There are quite a few use cases for this. In the above example we are rendering a photorealistic image on the left while in the middle we are just rendering the BSDF Weight canvas, with a custom texture with some text on it which can be produced much more quickly. By using the canvas combiner we can multiply these two canvases to get the result on the right without re-rendering the more expensive photorealistic image. This can be used for personalisation applications such as where users can upload their own content to show on products. While a V8 JavaScript implementation we had was taking around 30ms for a typical image the combine_canvases command took around 3ms, so it can give a significant speedup.

Get Canvas Improvements

You may not have experimented with it yet but using JavaScript type arrays you can create some fairly efficient image processing in JavaScript V8 commands. One pain point however was that there was no way to directly get a named canvas as a JavaScript Canvas object. The get_canvas command has now been extended with an encode parameter which is on by default to preserve the current behaviour, however if you set it to false, get_canvas will instead return the actual canvas. This is not of any value in JSON-RPC however in V8 that allows you to fetch any named canvas into a JavaScript Canvas object.

AWS Credential Fetching

Many users who use AWS services from within EC2 instances take advantage of the fact that AWS SDK based tools can retrieve their credentials directly from EC2 instance metadata rather than specifying them explicitly in configuration files. This is more secure and much more flexible so we have extended the AWS SQS and S3 features used with the Queue Manager functionality to now allow for automatic credential fetching if you are running on an EC2 instance. To use it you just omit the credential configuration and RealityServer will automatically try and fetch them. Note that you need to ensure you assign an IAM role to your EC2 instance which has permission to access to the services you want to use.

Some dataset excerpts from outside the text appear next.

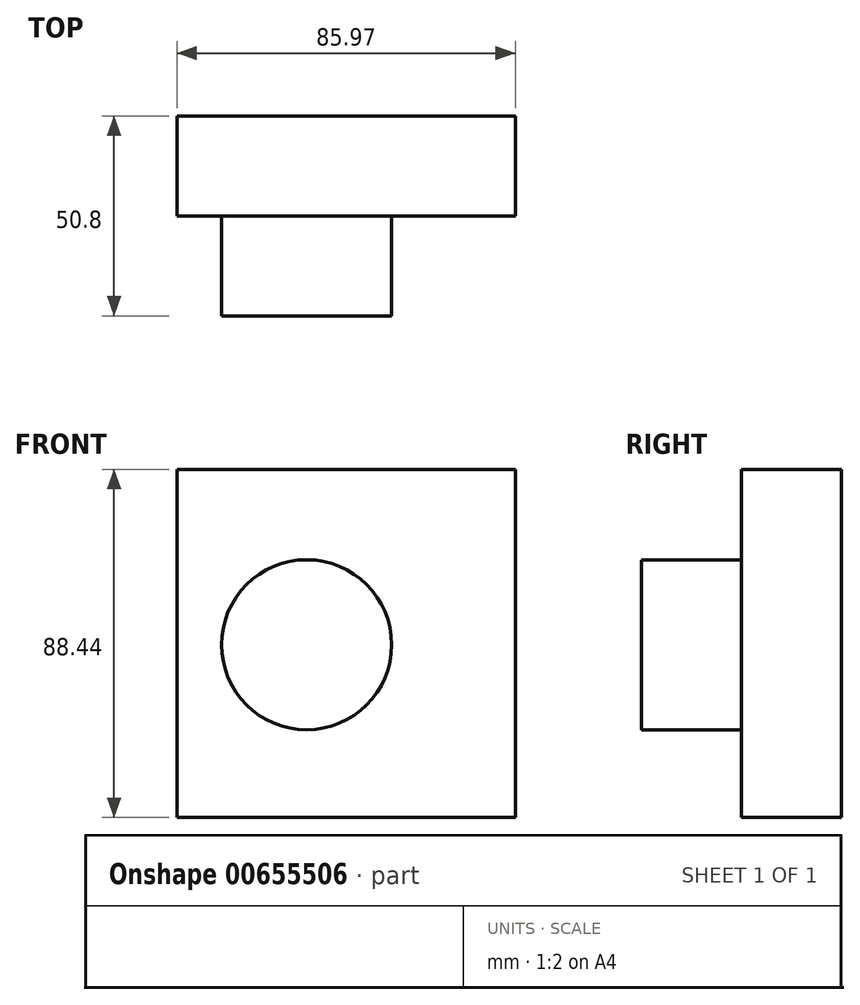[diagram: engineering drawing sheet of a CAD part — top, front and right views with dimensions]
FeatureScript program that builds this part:
annotation { "Feature Type Name" : "Feature", "Feature Type Description" : "" }
export const myFeature = defineFeature(function(context is Context, id is Id, definition is map)
    precondition{}
    {
        {
            var Q0;
            Q0=qCreatedBy(makeId("Front.planeOp"),FACE);
            var sketch = newSketch(context, id + "F0", { "sketchPlane" : qUnion([Q0])});
            skLineSegment(sketch, "E0.bottom", {"start": v(-56.88, 50.76) * mm, "end": v(29.09, 50.76) * mm});
            skLineSegment(sketch, "E0.top", {"start": v(-56.88, -37.68) * mm, "end": v(29.09, -37.68) * mm});
            skLineSegment(sketch, "E0.left", {"start": v(-56.88, 50.76) * mm, "end": v(-56.88, -37.68) * mm});
            skLineSegment(sketch, "E0.right", {"start": v(29.09, 50.76) * mm, "end": v(29.09, -37.68) * mm});
            skSolve(sketch);
        }
        {
            var Q0;
            Q0 = qSketchRegion(id + "F0", true);
            extrude(context, id + "F1", {"entities" : qUnion([Q0]), "oppositeDirection" : true, "depth" : 25.4 * mm, "offsetDistance" : 25.4 * mm});
        }
        {
            var Q0;
            Q0=makeQuery(id+"F1.opExtrude","CAP_FACE",FACE,{"disambiguationData":[OSD([sQuery(id+"F0.wireOp",EDGE,"E0.bottom"),sQuery(id+"F0.wireOp",EDGE,"E0.top"),sQuery(id+"F0.wireOp",EDGE,"E0.left"),sQuery(id+"F0.wireOp",EDGE,"E0.right")])],"isStart":true});
            var sketch = newSketch(context, id + "F2", { "sketchPlane" : qUnion([Q0])});
            skCircle(sketch, "E1", {"center": v(-23.94, 6.22) * mm, "radius": 21.6 * mm});
            skSolve(sketch);
        }
        {
            var Q0;
            Q0 = qSketchRegion(id + "F2", true);
            extrude(context, id + "F3", {"entities" : qUnion([Q0]), "operationType" : NewBodyOperationType.ADD, "depth" : 25.4 * mm, "offsetDistance" : 25.4 * mm});
        }
    });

Client Library Wait for Render

The RS.Stream.update_camera method in the client library now supports wait_for_render semantics. If this property in the data object is set to true then the returned Promise will not resolve until the camera change is available in a rendered image. One common problem you could have when implementing a RealityServer application is when making a change you could briefly get an updated image of the scene in which the change was not reflected. This allows you to ensure the changes you have made are actually present in the image you are showing.

Echo in Configuration Files

More conveniences for the you DevOps types, you can now add echo statements of your RealityServer configuration files which can be great for debugging configuration issues and problems. You can try it by adding something like this to your realityserver.conf file. Messages are logged to stderr since the full logging system has not started at the time the configuration files are parsed.

echo Hello World!

Licensing Changes

As was announced with the final release of RealityServer 5.3, SPM licensing is no longer available in RealityServer 6.0 and we have moved over fully to RLM licensing for floating and node-locked licenses and our own Cloud license system for usage based tracking. You can read more about all of the licensing options on the RealityServer Licensing page.

Want More?

This is a huge release, however there are many changes we made here which lay the groundwork for some great new features in the future. Just like previous versions we will be releasing several incremental releases in the coming months with both new features and fixes. Be sure to let us know if you have features you’d really like to see and of course we’d love to hear about how you are using RealityServer 6.0.